The idiom I am invoking is based on the notion that the top of the iceberg, the tip that is poking out above the waterline, is just a fraction of the frozen behemoth. For precious metals investors the “hidden” quantities behind the massive price move in gold are all of the fundamentals that were not hiding out in a cave or mansion in Pakistan over the last decade. This includes the current inflation, limited growth, rampant money supply, and massive national debt.

Inflation is probably the biggest chunk of the fear premium that should still be left in these markets. The second wave of quantitative easing from the Federal Reserve might be meeting its end, but enough cash has been floated to engulf the dollar. Anyone aiming to hedge against the monetary debasement probably took the sensible turn towards gold and silver months ago. Now the average person looking at the prices of groceries and gasoline is wondering if they shouldn’t do the same. Ben Bernanke tried to own the current price increases, saying that the core inflation was near the Federal Reserve’s goal. Unfortunately, it is hard to tell that to the consumers who are still trying to makes heads or tails out of the high unemployment levels, poor housing markets, and staggeringly bad growth in the United States. Cost of living increases are bad enough when there are jobs and prospects for improvements. The initial news of bin Laden’s death might roll over into consumer confidence, giving it a temporary boost. That could be a glimmer of hope for retailers who are also grappling with increased costs. It should be noted that higher gas prices were just the start of price jumps in 2008. That $4 a gallon price at the pump translated into fuel surcharges and a host of other increases for consumers. That tips the scales back towards fear in my eyes.

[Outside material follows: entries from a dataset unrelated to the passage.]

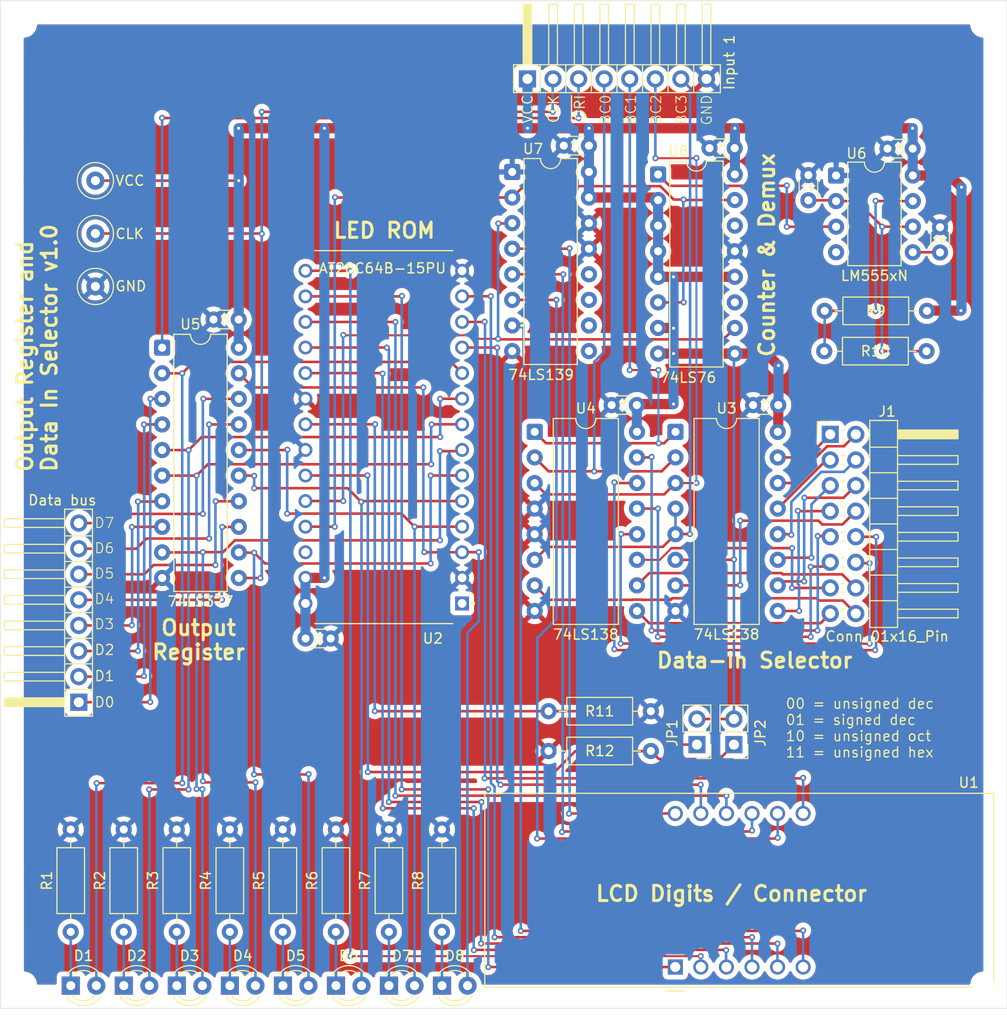
<source format=kicad_pcb>
(kicad_pcb
	(version 20241229)
	(generator "pcbnew")
	(generator_version "9.0")
	(general
		(thickness 1.6)
		(legacy_teardrops no)
	)
	(paper "A4")
	(title_block
		(title "Output Register and Data-In Selector")
		(date "2025-12-25")
		(rev "1.0")
		(company "Marco Vettigli")
	)
	(layers
		(0 "F.Cu" signal)
		(2 "B.Cu" signal)
		(9 "F.Adhes" user "F.Adhesive")
		(11 "B.Adhes" user "B.Adhesive")
		(13 "F.Paste" user)
		(15 "B.Paste" user)
		(5 "F.SilkS" user "F.Silkscreen")
		(7 "B.SilkS" user "B.Silkscreen")
		(1 "F.Mask" user)
		(3 "B.Mask" user)
		(17 "Dwgs.User" user "User.Drawings")
		(19 "Cmts.User" user "User.Comments")
		(21 "Eco1.User" user "User.Eco1")
		(23 "Eco2.User" user "User.Eco2")
		(25 "Edge.Cuts" user)
		(27 "Margin" user)
		(31 "F.CrtYd" user "F.Courtyard")
		(29 "B.CrtYd" user "B.Courtyard")
		(35 "F.Fab" user)
		(33 "B.Fab" user)
		(39 "User.1" user)
		(41 "User.2" user)
		(43 "User.3" user)
		(45 "User.4" user)
	)
	(setup
		(pad_to_mask_clearance 0)
		(allow_soldermask_bridges_in_footprints no)
		(tenting front back)
		(grid_origin 50 43)
		(pcbplotparams
			(layerselection 0x00000000_00000000_55555555_5755f5ff)
			(plot_on_all_layers_selection 0x00000000_00000000_00000000_00000000)
			(disableapertmacros no)
			(usegerberextensions no)
			(usegerberattributes yes)
			(usegerberadvancedattributes yes)
			(creategerberjobfile yes)
			(dashed_line_dash_ratio 12.000000)
			(dashed_line_gap_ratio 3.000000)
			(svgprecision 4)
			(plotframeref no)
			(mode 1)
			(useauxorigin no)
			(hpglpennumber 1)
			(hpglpenspeed 20)
			(hpglpendiameter 15.000000)
			(pdf_front_fp_property_popups yes)
			(pdf_back_fp_property_popups yes)
			(pdf_metadata yes)
			(pdf_single_document no)
			(dxfpolygonmode yes)
			(dxfimperialunits yes)
			(dxfusepcbnewfont yes)
			(psnegative no)
			(psa4output no)
			(plot_black_and_white yes)
			(sketchpadsonfab no)
			(plotpadnumbers no)
			(hidednponfab no)
			(sketchdnponfab yes)
			(crossoutdnponfab yes)
			(subtractmaskfromsilk no)
			(outputformat 1)
			(mirror no)
			(drillshape 0)
			(scaleselection 1)
			(outputdirectory "Gerbers/")
		)
	)
	(net 0 "")
	(net 1 "VCC")
	(net 2 "D3")
	(net 3 "D1")
	(net 4 "D2")
	(net 5 "D4")
	(net 6 "D6")
	(net 7 "D0")
	(net 8 "D5")
	(net 9 "D7")
	(net 10 "/Data-In Selector/~{OP12}")
	(net 11 "/Data-In Selector/~{OP11}")
	(net 12 "/Data-In Selector/~{OP1}")
	(net 13 "/Data-In Selector/~{OP14}")
	(net 14 "/Data-In Selector/~{OP4}")
	(net 15 "/Data-In Selector/~{OP5}")
	(net 16 "/Data-In Selector/~{OP13}")
	(net 17 "/Data-In Selector/~{OP9}")
	(net 18 "/Data-In Selector/~{OP2}")
	(net 19 "/Data-In Selector/~{OP6}")
	(net 20 "/Data-In Selector/~{OP15}")
	(net 21 "/Data-In Selector/~{OP3}")
	(net 22 "/Data-In Selector/~{OP10}")
	(net 23 "/Data-In Selector/~{OP7}")
	(net 24 "/Data-In Selector/~{OP8}")
	(net 25 "/Data-In Selector/~{OP0}")
	(net 26 "CLK")
	(net 27 "GND")
	(net 28 "Net-(U6-CV)")
	(net 29 "Net-(U6-THR)")
	(net 30 "/Output Register/Q0")
	(net 31 "Net-(D1-K)")
	(net 32 "/Output Register/Q1")
	(net 33 "Net-(D2-K)")
	(net 34 "/Output Register/Q2")
	(net 35 "Net-(D3-K)")
	(net 36 "Net-(D4-K)")
	(net 37 "/Output Register/Q3")
	(net 38 "/Output Register/Q4")
	(net 39 "Net-(D5-K)")
	(net 40 "Net-(D6-K)")
	(net 41 "/Output Register/Q5")
	(net 42 "Net-(D7-K)")
	(net 43 "/Output Register/Q6")
	(net 44 "/Output Register/Q7")
	(net 45 "Net-(D8-K)")
	(net 46 "BC0")
	(net 47 "BC1")
	(net 48 "BC3")
	(net 49 "BC2")
	(net 50 "~{ORI}")
	(net 51 "/Jumper Box/A0")
	(net 52 "/Jumper Box/A1")
	(net 53 "Net-(U6-DIS)")
	(net 54 "Net-(U1-a)")
	(net 55 "Net-(U1-e)")
	(net 56 "/Counter and Selector/Dig1")
	(net 57 "/Counter and Selector/Dig4")
	(net 58 "Net-(U1-f)")
	(net 59 "Net-(U1-c)")
	(net 60 "/Counter and Selector/Dig2")
	(net 61 "Net-(U1-d)")
	(net 62 "/Counter and Selector/Dig3")
	(net 63 "Net-(U1-DPX)")
	(net 64 "Net-(U1-b)")
	(net 65 "Net-(U1-g)")
	(net 66 "/Counter and Selector/A0")
	(net 67 "/Counter and Selector/A1")
	(net 68 "/Clock/Clock")
	(net 69 "unconnected-(U6-R-Pad4)")
	(net 70 "unconnected-(U7B-O1-Pad11)")
	(net 71 "unconnected-(U7B-O3-Pad9)")
	(net 72 "unconnected-(U7B-O2-Pad10)")
	(net 73 "unconnected-(U7B-O0-Pad12)")
	(net 74 "unconnected-(U8A-~{Q}-Pad14)")
	(net 75 "unconnected-(U8B-Q-Pad11)")
	(footprint "Resistor_THT:R_Axial_DIN0207_L6.3mm_D2.5mm_P10.16mm_Horizontal" (layer "F.Cu") (at 62.267857 135.41 90))
	(footprint "TestPoint:TestPoint_Loop_D3.50mm_Drill0.9mm_Beaded" (layer "F.Cu") (at 59.45 60.85))
	(footprint "MountingHole:MountingHole_2.1mm" (layer "F.Cu") (at 52.35 45.35))
	(footprint "Custom:PinHeader_1x08_P2.54mm_Horizontal" (layer "F.Cu") (at 60.55 112.62 180))
	(footprint "Capacitor_THT:C_Disc_D3.0mm_W1.6mm_P2.50mm" (layer "F.Cu") (at 113.23 83.125 180))
	(footprint "Capacitor_THT:C_Disc_D3.0mm_W1.6mm_P2.50mm" (layer "F.Cu") (at 127.28 83.125 180))
	(footprint "Capacitor_THT:C_Disc_D3.0mm_W1.6mm_P2.50mm" (layer "F.Cu") (at 108.475 57.375 180))
	(footprint "LED_THT:LED_D3.0mm" (layer "F.Cu") (at 57.005 140.75))
	(footprint "Resistor_THT:R_Axial_DIN0207_L6.3mm_D2.5mm_P10.16mm_Horizontal" (layer "F.Cu") (at 93.875 135.41 90))
	(footprint "Capacitor_THT:C_Disc_D3.0mm_W1.6mm_P2.50mm" (layer "F.Cu") (at 143.35 67.975 90))
	(footprint "Connector_PinHeader_2.54mm:PinHeader_1x02_P2.54mm_Vertical" (layer "F.Cu") (at 122.875 116.825 180))
	(footprint "LED_THT:LED_D3.0mm" (layer "F.Cu") (at 93.88 140.75))
	(footprint "Connector_PinHeader_2.54mm:PinHeader_2x08_P2.54mm_Horizontal" (layer "F.Cu") (at 132.44 86.035))
	(footprint "Resistor_THT:R_Axial_DIN0207_L6.3mm_D2.5mm_P10.16mm_Horizontal" (layer "F.Cu") (at 88.607143 135.41 90))
	(footprint "Resistor_THT:R_Axial_DIN0207_L6.3mm_D2.5mm_P10.16mm_Horizontal" (layer "F.Cu") (at 72.803571 135.41 90))
	(footprint "Resistor_THT:R_Axial_DIN0207_L6.3mm_D2.5mm_P10.16mm_Horizontal" (layer "F.Cu") (at 57 135.41 90))
	(footprint "Resistor_THT:R_Axial_DIN0207_L6.3mm_D2.5mm_P10.16mm_Horizontal" (layer "F.Cu") (at 131.845 77.775))
	(footprint "Resistor_THT:R_Axial_DIN0207_L6.3mm_D2.5mm_P10.16mm_Horizontal" (layer "F.Cu") (at 83.339286 135.41 90))
	(footprint "Package_DIP:DIP-16_W10.16mm" (layer "F.Cu") (at 103.085 85.785))
	(footprint "Package_DIP:DIP-16_W10.16mm" (layer "F.Cu") (at 117.07 85.785))
	(footprint "Resistor_THT:R_Axial_DIN0207_L6.3mm_D2.5mm_P10.16mm_Horizontal" (layer "F.Cu") (at 142.05 73.775 180))
	(footprint "Custom:DIP1555W45P254L3733H482Q28" (layer "F.Cu") (at 88.09625 86.305 180))
	(footprint "Custom:PinHeader_1x08_P2.54mm_Horizontal" (layer "F.Cu") (at 102.37 53.5 90))
	(footprint "Resistor_THT:R_Axial_DIN0207_L6.3mm_D2.5mm_P10.16mm_Horizontal" (layer "F.Cu") (at 78.071429 135.41 90))
	(footprint "Resistor_THT:R_Axial_DIN0207_L6.3mm_D2.5mm_P10.16mm_Horizontal" (layer "F.Cu") (at 67.535714 135.41 90))
	(footprint "Package_DIP:DIP-8_W7.62mm" (layer "F.Cu") (at 133.025 60.34))
	(footprint "LED_THT:LED_D3.0mm" (layer "F.Cu") (at 62.272857 140.75))
	(footprint "TestPoint:TestPoint_Loop_D3.50mm_Drill0.9mm_Beaded" (layer "F.Cu") (at 59.45 71.35))
	(footprint "MountingHole:MountingHole_2.1mm" (layer "F.Cu") (at 147.65 45.35))
	(footprint "LED_THT:LED_D3.0mm" (layer "F.Cu") (at 72.808571 140.75))
	(footprint "LED_THT:LED_D3.0mm" (layer "F.Cu") (at 67.540714 140.75))
	(footprint "Capacitor_THT:C_Disc_D3.0mm_W1.6mm_P2.50mm" (layer "F.Cu") (at 73.685 74.635 180))
	(footprint "Display_7Segment:CA56-12SURKWA" (layer "F.Cu") (at 117.05 138.9 90))
	(footprint "Resistor_THT:R_Axial_DIN0207_L6.3mm_D2.5mm_P10.16mm_Horizontal"
		(layer "F.Cu")
		(uuid "c2d74e87-2fef-4d70-beee-62e619282a6a")
		(at 104.465 113.51)
		(descr "Resistor, Axial_DIN0207 series, Axial, Horizontal, pin pitch=10.16mm, 0.25W = 1/4W, length*diameter=6.3*2.5mm^2, http://cdn-reichelt.de/documents/datenblatt/B400/1_4W%23YAG.pdf")
		(tags "Resistor Axial_DIN0207 series Axial Horizontal pin pitch 10.16mm 0.25W = 1/4W length 6.3mm diameter 2.5mm")
		(property "Reference" "R11"
			(at 5.08 -2.37 0)
			(layer "F.SilkS")
			(hide yes)
			(uuid "a217ca2f-27e4-4ad0-9600-97a4648d40b8")
			(effects
				(font
					(size 1 1)
					(thickness 0.15)
				)
			)
		)
		(property "Value" "10k"
			(at 5.08 2.37 0)
			(layer "F.Fab")
			(hide yes)
			(uuid "d17c7421-a232-4715-8cab-e10360a8fa79")
			(effects
				(font
					(size 1 1)
					(thickness 0.15)
				)
			)
		)
		(property "Datasheet" "~"
			(at 0 0 0)
			(layer "F.Fab")
			(hide yes)
			(uuid "78758c0f-2061-40fa-91ae-cb3d35ce0042")
			(effects
				(font
					(size 1.27 1.27)
					
... [880607 chars truncated]
</source>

Speaking of Bernanke, his checklist of accomplishments during the financial crisis that began in 2008 appears to have boosted the stock market and corporations more than the overall growth and recovery of the nation. Don’t get me wrong – the bank bailouts and stimulus kept things from total collapse, but as the GDP release following Ben’s press conference showed, the first quarter of this year hardly delivered stellar growth. In fact, things slowed down compared to the final quarter of 2010. Where has the recovery gone? Fed members will argue that recovery will be slow, but I would venture a guess that the stimulus and resulting inflation are just starting to work their magic. Of course, no amount of trickery is likely to save Congress from raising that debt ceiling.

Treasury Secretary Timothy Geithner recently tried to sell the idea that there were “extraordinary measures” which could help the United States hit the critical limit on debt. Now it appears as though the fight to raise that limit is nearly upon us. A flurry of paper and numbers should come into play ahead of the August deadline, and lawmakers will move money from this place to that trying to think of ways to keep the US out of default. To do otherwise, as Timothy observed, would be “catastrophic.”